I have made a few friends over the years. Well, first came those fish-eating monsters called the Taínos. I had many narrow escapes with them, but, eventually, when they found out that I could help them to catch the pesky rat-bats that were eating their maize, we developed a sort of understanding. I even nicknamed them after myself: Ara-wak get it? Blub blub!
As they say, every fish has its day, and one morning whilst I was going about my own business, I saw something that sent chills up my gills. I wondered to myself what those crazy Arawak Indians were up to by putting cloth on poles and sticking them on their canoes. Now, I am not one to poke my nose where it's not wanted, so I bunkered down in the sand to keep an eye on things.

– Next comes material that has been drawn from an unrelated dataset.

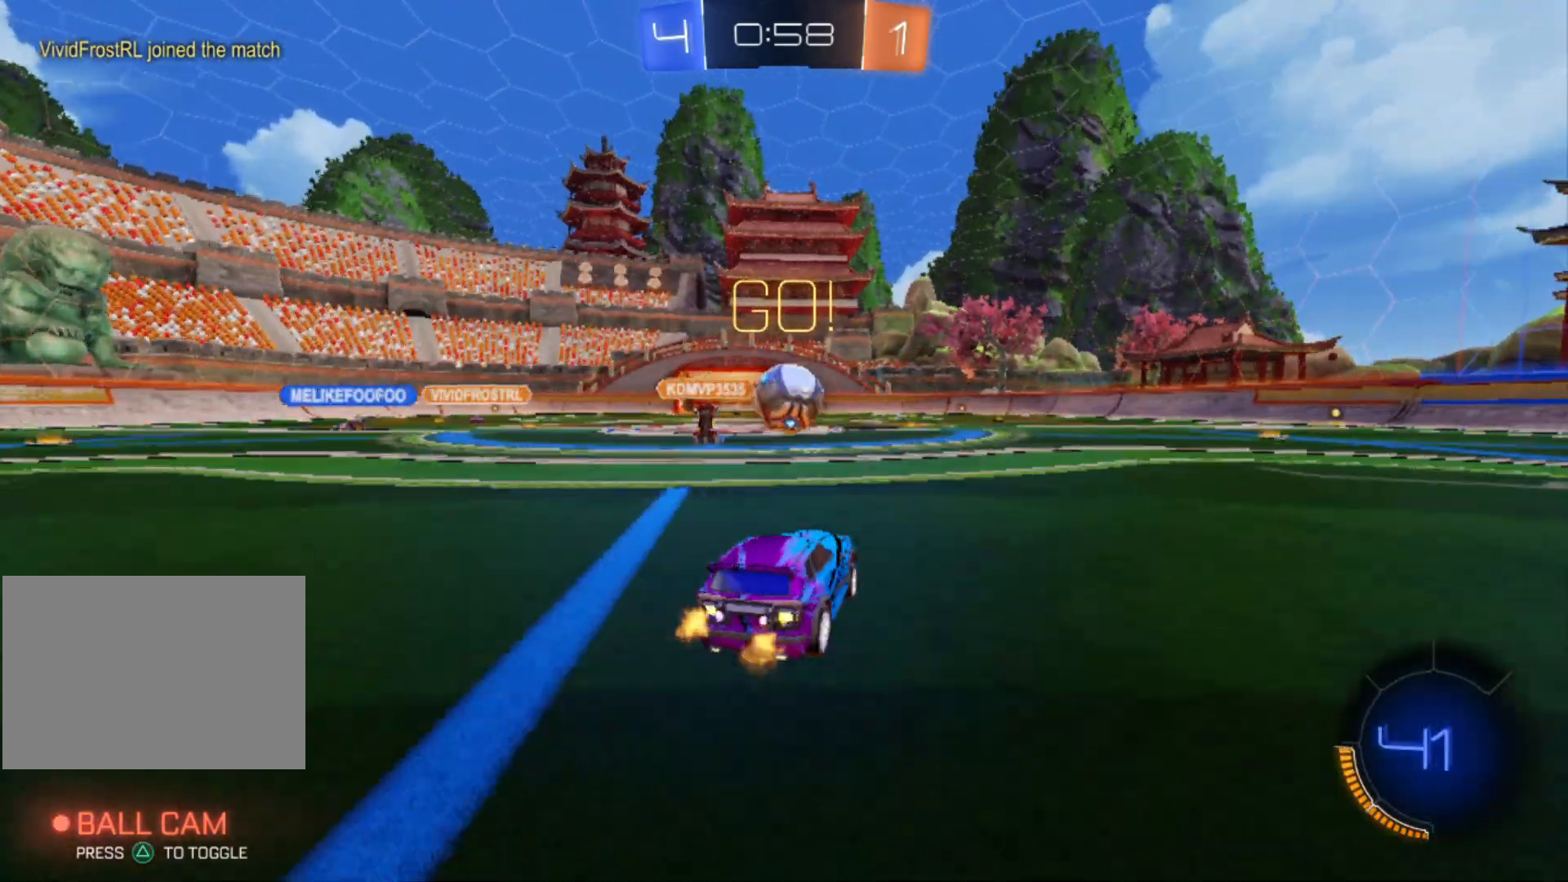
{"buttons": ["A", "X", "R2"], "left_stick": "right", "events": [[100, "left_stick", "right"], [167, "A", "down"], [300, "A", "up"], [400, "A", "down"], [400, "X", "down"]]}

Then I heard such a racket, so I peeped up to see, and, Lord have mercy, it was pure chaos! The sand was stained red and my friends were being chased by a gang of hooligans. Starfish, who is very bright, later informed me that the ringleader was called “the admiral” or something just as fool. Child, you can imagine my fear when she happened to mention that they were from Spain, which is near enough to Africa. I thought that they had come to take me home the African government had caught up with me and I would be deported!
Say, child, what do they call this place now?
Child: Puerto Seco
Fish: Puerto Seco! Blub, still like it here, though: the water is so clear and the sand. well, the same color as me, I guess?
“Jacmandora mi nuh choose none!”
In 1655, the British captured the island from the Spanish and Jamaica became profitable through its sugar plantations, leading to the development of the transatlantic slave trade; Jamaica was the final destination for 37% of all the slave ships to the region (Watts, 1987). The island experienced over 300 years of British control, however the slaves fought hard for their independence, resulting in the official ending of slavery in 1834, with Jamaica becoming a colony until the Union Jack was finally lowered, and the Jamaican flag unveiled in 1962.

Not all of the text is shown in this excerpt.